Comic Review: Silk vol. 0

When I was making the reading list, one of the characters I was most anxious to read about was Silk. Following that anticipation, I quickly moved finding her trade paperback into the top ten to find. And I wasn’t disappointed.

You’re probably wondering why I was so interested to find out more about Silk. For one thing, she fits into my diverse character list that I hope to read about next summer. And two, she’s another spidey-type like Miles and Spider-Gwen. What’s sold me most about Silk has been her backstory.

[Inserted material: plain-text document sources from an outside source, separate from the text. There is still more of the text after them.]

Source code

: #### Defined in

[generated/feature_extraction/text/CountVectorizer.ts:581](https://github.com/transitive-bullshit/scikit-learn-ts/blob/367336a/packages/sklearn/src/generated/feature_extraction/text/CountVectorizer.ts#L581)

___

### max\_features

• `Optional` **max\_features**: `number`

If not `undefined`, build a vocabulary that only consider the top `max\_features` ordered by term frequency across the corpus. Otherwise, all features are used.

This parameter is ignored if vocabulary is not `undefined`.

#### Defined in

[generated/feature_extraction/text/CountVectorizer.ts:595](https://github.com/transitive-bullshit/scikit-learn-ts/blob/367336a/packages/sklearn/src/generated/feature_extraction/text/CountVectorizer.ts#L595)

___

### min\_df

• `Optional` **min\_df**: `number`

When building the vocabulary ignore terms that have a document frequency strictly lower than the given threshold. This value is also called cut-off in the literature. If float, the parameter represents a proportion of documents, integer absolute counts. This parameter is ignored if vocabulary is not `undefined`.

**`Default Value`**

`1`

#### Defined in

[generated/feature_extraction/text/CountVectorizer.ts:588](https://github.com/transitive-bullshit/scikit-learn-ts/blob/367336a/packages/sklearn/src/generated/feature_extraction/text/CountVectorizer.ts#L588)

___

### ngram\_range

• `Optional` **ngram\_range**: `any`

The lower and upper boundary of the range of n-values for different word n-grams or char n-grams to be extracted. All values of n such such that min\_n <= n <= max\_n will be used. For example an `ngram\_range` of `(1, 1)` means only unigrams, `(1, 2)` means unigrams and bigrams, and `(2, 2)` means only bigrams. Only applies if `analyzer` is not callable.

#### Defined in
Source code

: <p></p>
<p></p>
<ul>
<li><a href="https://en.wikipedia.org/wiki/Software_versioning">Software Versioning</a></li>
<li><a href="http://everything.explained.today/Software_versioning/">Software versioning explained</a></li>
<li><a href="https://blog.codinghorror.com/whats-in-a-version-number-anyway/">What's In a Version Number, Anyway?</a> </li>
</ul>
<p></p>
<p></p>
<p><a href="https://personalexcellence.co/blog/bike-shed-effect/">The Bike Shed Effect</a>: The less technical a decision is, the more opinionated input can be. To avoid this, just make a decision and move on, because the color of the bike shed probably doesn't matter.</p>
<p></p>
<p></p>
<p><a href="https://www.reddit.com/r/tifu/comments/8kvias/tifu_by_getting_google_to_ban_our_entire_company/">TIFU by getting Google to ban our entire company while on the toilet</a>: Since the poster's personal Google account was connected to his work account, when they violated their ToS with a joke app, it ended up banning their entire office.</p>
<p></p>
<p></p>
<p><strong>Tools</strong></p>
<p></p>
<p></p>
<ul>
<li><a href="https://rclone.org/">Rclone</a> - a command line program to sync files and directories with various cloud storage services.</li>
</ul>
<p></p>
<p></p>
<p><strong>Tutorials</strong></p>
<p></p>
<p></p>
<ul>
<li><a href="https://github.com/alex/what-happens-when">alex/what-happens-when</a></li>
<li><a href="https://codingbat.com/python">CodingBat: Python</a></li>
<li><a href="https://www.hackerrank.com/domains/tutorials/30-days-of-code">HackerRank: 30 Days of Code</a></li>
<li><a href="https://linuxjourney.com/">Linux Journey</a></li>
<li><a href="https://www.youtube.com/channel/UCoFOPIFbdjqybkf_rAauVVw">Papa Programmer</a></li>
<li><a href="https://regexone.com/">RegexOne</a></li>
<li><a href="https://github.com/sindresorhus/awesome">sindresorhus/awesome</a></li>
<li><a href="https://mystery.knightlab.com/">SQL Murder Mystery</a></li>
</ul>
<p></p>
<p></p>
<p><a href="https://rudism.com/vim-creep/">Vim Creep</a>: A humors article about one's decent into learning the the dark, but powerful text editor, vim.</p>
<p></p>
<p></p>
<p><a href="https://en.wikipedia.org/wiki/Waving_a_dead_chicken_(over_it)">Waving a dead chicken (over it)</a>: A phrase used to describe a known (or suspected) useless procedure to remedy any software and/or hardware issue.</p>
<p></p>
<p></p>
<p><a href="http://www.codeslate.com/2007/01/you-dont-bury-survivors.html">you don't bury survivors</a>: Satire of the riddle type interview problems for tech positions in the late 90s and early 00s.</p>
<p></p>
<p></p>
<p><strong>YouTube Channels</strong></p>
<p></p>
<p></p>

If you haven’t figured out by my last name, I’m Asian (Japanese to be more specific). I have a mixed background of Japanese/Hawaiian/Filipino on my mother’s side, and European on my father’s. I’ve come out pretty even in the genetics department. Pop culture doesn’t pay much attention to anyone that’s Asian. They get a massive stereotype thrown at them (ninjas), or seen as the “smart-type.” Its been difficult to find role models that look like me.

But that’s where Silk comes in. And she fits the bill of being the superhero role model I wanted as a kid.

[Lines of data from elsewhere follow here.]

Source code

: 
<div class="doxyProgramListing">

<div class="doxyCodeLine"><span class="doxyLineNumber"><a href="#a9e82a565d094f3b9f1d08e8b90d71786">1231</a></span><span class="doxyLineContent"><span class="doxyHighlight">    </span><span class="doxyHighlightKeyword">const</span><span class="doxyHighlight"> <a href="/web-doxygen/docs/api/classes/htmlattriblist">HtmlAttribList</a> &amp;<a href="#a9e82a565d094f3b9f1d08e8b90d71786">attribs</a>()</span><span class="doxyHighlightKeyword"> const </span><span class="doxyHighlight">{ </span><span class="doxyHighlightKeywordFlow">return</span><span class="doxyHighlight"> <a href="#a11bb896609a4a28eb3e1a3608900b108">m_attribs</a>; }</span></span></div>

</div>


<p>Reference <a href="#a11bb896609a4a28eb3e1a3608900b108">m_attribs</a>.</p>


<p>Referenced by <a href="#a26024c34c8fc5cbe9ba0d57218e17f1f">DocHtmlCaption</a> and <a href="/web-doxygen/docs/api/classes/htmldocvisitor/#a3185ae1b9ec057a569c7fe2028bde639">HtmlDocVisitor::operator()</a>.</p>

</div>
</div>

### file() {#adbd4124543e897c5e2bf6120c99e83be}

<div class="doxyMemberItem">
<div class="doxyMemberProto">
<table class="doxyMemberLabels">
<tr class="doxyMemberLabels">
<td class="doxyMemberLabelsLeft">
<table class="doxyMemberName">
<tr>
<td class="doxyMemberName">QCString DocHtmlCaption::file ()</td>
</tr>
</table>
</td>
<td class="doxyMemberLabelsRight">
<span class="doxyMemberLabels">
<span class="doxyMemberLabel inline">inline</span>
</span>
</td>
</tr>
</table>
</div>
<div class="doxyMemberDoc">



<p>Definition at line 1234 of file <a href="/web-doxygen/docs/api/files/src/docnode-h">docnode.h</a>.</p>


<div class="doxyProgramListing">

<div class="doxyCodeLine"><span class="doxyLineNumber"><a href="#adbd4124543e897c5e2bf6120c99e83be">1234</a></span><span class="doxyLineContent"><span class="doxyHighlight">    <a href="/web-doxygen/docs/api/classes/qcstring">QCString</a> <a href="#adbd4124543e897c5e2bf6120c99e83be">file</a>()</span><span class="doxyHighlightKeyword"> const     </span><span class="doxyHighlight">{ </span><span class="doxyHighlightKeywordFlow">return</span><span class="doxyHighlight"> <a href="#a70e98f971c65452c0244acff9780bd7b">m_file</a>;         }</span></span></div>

silk-1-panelIn Silk vol 0: The Life and Times of Cindy Moon we meet Cindy. She seems to be in her early to mid-20s and is trying to get used to being a superhero while also relearning her powers. After being in isolation for 10 years, she’s a bit rusty. Between fighting crime with wonked out silk-sense (kind of like spidey sense), readjusting to social situations, and Spider-Man swinging by to keep her company, Cindy has a lot on her plate. Cindy is also looking for her family after not seeing them since she elected to go into isolation until there was a cure for her powers, or until she has learned how to use them.

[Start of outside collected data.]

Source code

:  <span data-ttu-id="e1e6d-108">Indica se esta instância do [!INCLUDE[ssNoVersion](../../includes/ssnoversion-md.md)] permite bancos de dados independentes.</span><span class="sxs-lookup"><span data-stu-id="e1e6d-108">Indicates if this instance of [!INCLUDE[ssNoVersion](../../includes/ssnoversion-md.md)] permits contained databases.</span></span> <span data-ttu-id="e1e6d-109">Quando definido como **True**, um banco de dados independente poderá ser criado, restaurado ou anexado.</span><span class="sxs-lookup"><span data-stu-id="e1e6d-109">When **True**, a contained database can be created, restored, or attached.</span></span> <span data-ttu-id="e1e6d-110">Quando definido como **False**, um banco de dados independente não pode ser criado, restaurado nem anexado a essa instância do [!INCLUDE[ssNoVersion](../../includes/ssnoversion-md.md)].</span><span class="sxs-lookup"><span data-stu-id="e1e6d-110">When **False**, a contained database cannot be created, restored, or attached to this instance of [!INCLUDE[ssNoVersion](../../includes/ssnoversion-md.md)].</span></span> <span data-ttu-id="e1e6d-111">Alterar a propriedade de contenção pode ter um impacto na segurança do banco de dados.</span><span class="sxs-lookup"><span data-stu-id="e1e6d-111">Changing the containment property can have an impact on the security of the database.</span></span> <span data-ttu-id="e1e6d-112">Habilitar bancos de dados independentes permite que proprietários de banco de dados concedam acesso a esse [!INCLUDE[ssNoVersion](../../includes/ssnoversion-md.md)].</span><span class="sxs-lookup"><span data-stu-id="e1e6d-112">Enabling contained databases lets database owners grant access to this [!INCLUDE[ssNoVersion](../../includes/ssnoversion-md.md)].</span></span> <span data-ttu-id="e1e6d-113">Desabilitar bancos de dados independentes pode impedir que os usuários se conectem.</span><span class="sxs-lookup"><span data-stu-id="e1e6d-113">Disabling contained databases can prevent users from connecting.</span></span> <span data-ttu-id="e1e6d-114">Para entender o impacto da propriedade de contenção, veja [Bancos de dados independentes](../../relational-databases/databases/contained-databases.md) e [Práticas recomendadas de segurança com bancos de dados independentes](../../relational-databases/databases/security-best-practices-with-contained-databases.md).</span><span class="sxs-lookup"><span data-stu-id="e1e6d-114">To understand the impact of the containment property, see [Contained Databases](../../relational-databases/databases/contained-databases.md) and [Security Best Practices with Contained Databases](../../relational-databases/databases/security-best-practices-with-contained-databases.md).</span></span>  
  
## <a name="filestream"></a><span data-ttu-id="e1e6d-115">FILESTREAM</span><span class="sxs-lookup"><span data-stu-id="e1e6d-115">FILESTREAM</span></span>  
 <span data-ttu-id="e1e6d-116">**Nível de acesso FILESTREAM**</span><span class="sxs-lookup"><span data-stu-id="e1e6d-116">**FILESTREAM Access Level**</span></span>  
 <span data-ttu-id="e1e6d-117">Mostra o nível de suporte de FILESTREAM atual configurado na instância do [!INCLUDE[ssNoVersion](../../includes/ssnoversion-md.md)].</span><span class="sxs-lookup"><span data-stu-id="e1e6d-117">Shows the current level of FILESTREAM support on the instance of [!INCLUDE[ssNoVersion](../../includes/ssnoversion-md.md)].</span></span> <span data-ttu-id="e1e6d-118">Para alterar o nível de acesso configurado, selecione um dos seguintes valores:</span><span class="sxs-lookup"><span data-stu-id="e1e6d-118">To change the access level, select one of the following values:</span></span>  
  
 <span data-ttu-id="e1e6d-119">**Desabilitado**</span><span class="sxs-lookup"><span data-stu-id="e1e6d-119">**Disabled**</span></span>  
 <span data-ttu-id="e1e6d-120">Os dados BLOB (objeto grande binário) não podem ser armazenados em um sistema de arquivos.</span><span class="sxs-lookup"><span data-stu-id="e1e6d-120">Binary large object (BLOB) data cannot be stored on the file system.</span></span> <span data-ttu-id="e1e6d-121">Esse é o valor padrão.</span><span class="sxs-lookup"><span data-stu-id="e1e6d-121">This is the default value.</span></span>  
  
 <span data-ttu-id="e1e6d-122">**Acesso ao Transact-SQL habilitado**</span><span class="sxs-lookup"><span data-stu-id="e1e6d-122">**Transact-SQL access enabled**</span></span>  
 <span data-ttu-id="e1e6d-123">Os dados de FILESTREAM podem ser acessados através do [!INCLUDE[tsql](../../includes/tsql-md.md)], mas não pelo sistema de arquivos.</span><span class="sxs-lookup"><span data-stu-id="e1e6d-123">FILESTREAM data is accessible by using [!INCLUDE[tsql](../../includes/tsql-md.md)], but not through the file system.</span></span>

The art done by Stacey Lee is amazing. Along with the other artists on this project, Annapaola Martello, Tana Ford. Ian Herring does a great job making all of the art pop as the colorist.

Robbie Thompson has done such a great job writing Silk, and focusing on a variety of issues that Cindy faces – even in just the first volume. Isolation for a decade has its drawbacks;  Cindy regularly has commentary on being back in the world and how noisy or busy it has become. And then the constant worry of maintaining her work attendance because she has a fear that she’s going to get fired.

If you’re looking for someone other than Peter Parker that has been bitten by that radioactive spider, check out Silk vol. 1: The Life and Times of Cindy Moon. I recommend this series for anyone that wanted a superhero that looked like them as a kid. Cindy is definitely a woman to watch out for.